Feeding insects to aquaculture species can be readily adapted
“Garbage in, garbage out.” This long-standing cliché in the computer world is just as true in feed formulation: Poor-quality ingredients can’t become good-quality ingredients, no matter what one tries to do with them.
Quality protein is essential for the healthy growth of any omnivorous or carnivorous aquaculture species. Insect meals seem to fill this need, and their mass-scale production appears to be sustainable. Nevertheless, recent studies have shown that bringing insects into the global protein supply will depend on collecting and using relatively high-quality waste sidestreams that are not currently used for livestock production.
Protein, amino acid content
The great potential of insects as an alternative protein source becomes apparent when comparing their protein content with that of plant protein sources such as soybeans or animal by-products such as meat and bone meal. Indeed, insects have been qualified as “protein concentrates” with protein content ranging from 30 percent in wood worms to 82 percent in some species of wasps. Their digestibility values go from 33 percent up to 96 percent in some moth and butterfly larvae.
Similarly, the amino acid composition of insect meals differs largely among species. High amino acid values for phenylalanine and tyrosine have been found in some species, and some insects are rich in tryptophan, lysine and threonine (Figure 1).

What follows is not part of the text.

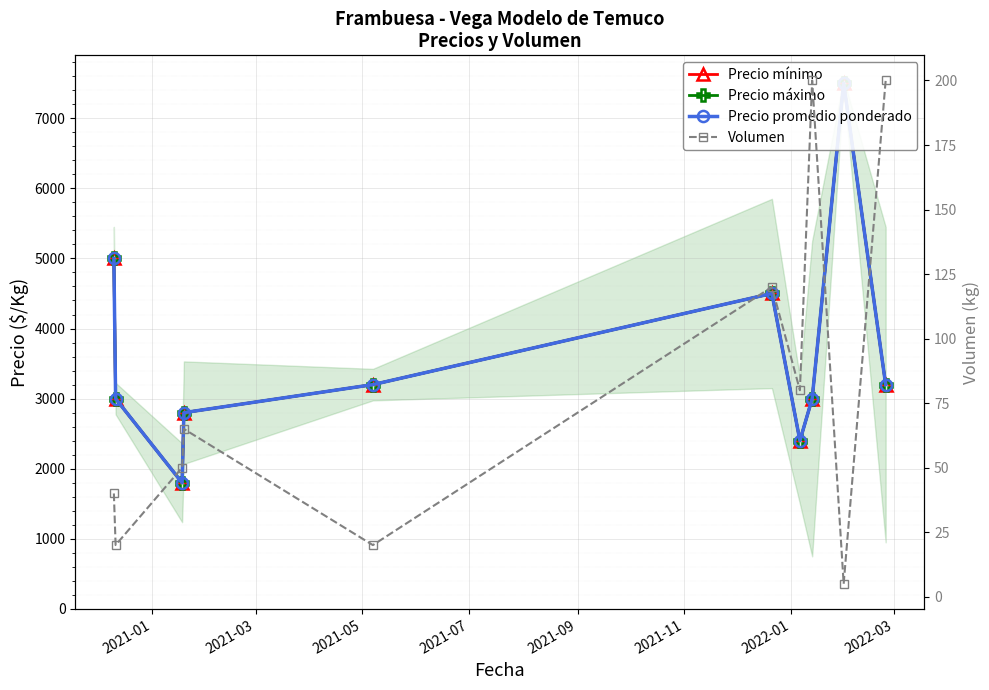

Reading right to left, what are all the values shown in this chart?

Precio mínimo: 3200	7500	3000	2400	4500	3200	2800	1800	3000	5000
Precio máximo: 3200	7500	3000	2400	4500	3200	2800	1800	3000	5000
Precio promedio ponderado: 3200	7500	3000	2400	4500	3200	2800	1800	3000	5000
Volumen: 200	5	200	80	120	20	65	50	20	40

However, the analytical data suggest that for insects, total sulfur amino acids are first limiting, and when insect meals are incorporated into aquaculture diets as the primary source of protein, total sulfur amino acids were shown to be the first limiting amino acid.

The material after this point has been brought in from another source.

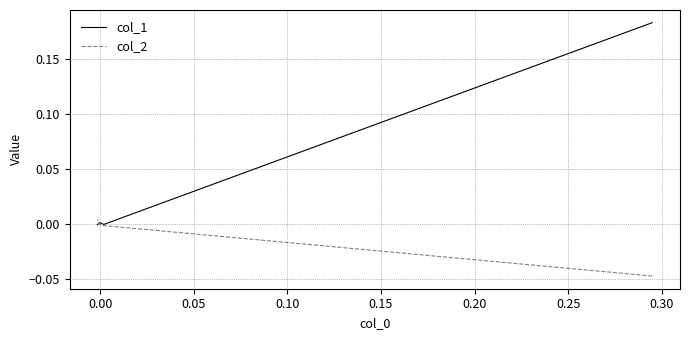

The col_1 series shows 0.2 at −0.05. True or false?

False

Lipid, carbohydrate content
In addition to protein, the other main component in the nutrient composition of insects is fat. The bulk of insect fatty acid analyses indicate that most insect-level profiles are fairly similar. Numerous studies have shown that diet is a significant contributor to the polyunsaturation of fatty acids in insects.

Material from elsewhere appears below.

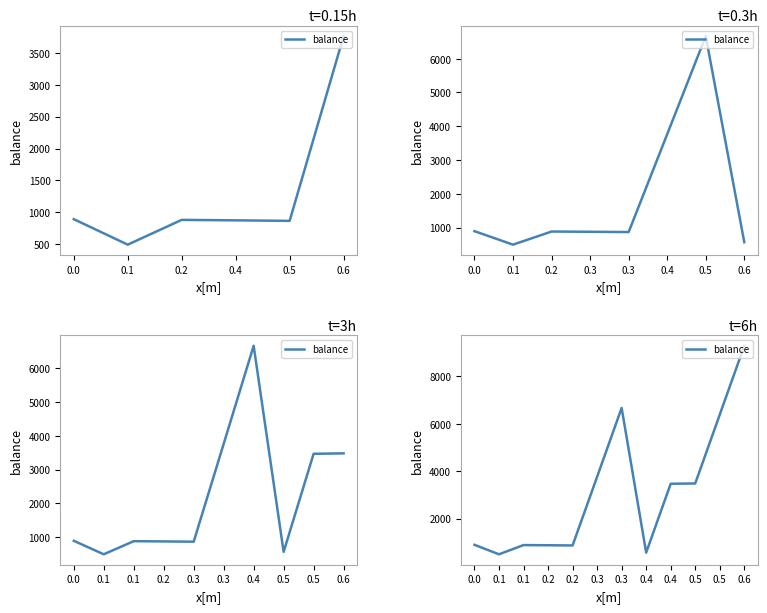

At which label does the data first exceed 3469?

0.3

Insect lipid content — which can reach 50 percent on a dry-matter basis — is usually unsaturated, resembling oil or sunflower oil. Triglycerides represent the largest store of metabolic energy in insects. In addition and similar to shrimp, insects cannot synthesize cholesterol de novo.
It is important to keep in mind that an imbalance of sterols, particularly cholesterol, can reduce growth rates, molting frequency and survival in farmed shrimp. Based on fresh weight, the reported cholesterol contents of insects range from 105 mg/100 g for house crickets to as low as 56 mg/100 g for scarab beetles.
Insects also tend to have low concentrations of structural carbohydrates: 3 to 4 percent in immature stages and 15 percent in adults. Studies have shown that larvae reared on foods with a low protein:carbohydrate ratio gained less mass, grew more slowly and contained significantly less storage protein reserves than individuals fed balanced or high-protein diets.
Insect meals in aquafeed
Studies have shown that black soldier fly prepupae seem to be a suitable ingredient for partial replacement of fishmeal and fish oil in rainbow trout diets. In addition, the fly content does not appear to alter the flavor of the trout.
In a recent 12-week feeding trial with rainbow trout and using “super worm meal,” an ingredient produced by grinding up larvae of the tropical darkling beetle, Zophobas morio, good performance was achieved with levels of worm meal up to about 15 percent. Data from a study with African catfish fed grasshopper meal revealed the insect meal could replace fishmeal at up to 25 percent without any adverse effect on growth and nutrient utilization.
In the early 1970s, studies indicated that when shrimp were offered arthropods, the insect larvae were selected over the insect nymphs, which, in turn, were preferred over the adults. Published results from feeding trials with shrimp species conducted to evaluate the nutritive value of insects or insect meals as a replacement for fishmeal are limited.
Insect peptides produced by hydrolysis of house fly larvae and fed to Pacific white shrimp, Litopenaeus vannamei, resulted in adequate body weight gain, reduced feed-conversion ratios and high survival rates. In a more recent study performed to evaluate the partial and total replacement of formulated feed by live insects (Tricho-corixa species), during intensive culture of L. vannamei, shrimp fed exclusively on insects had poor growth, but no effect was detected on the color, odor and taste of shrimp muscle.
The practice of feeding insects to aquaculture species can be readily adapted in an aquaculture industry with a range of farming systems and a pool of cultivated species with different nutrient requirements. The safety and economic viability of breeding and rearing insects on organic wastes need to be considered, but in order to be economically feasible, the overall cost of rearing and feeding insects to fish and shrimp needs to be lower than the costs of feeding conventional protein sources like fishmeal, animal by-products or soybean meal.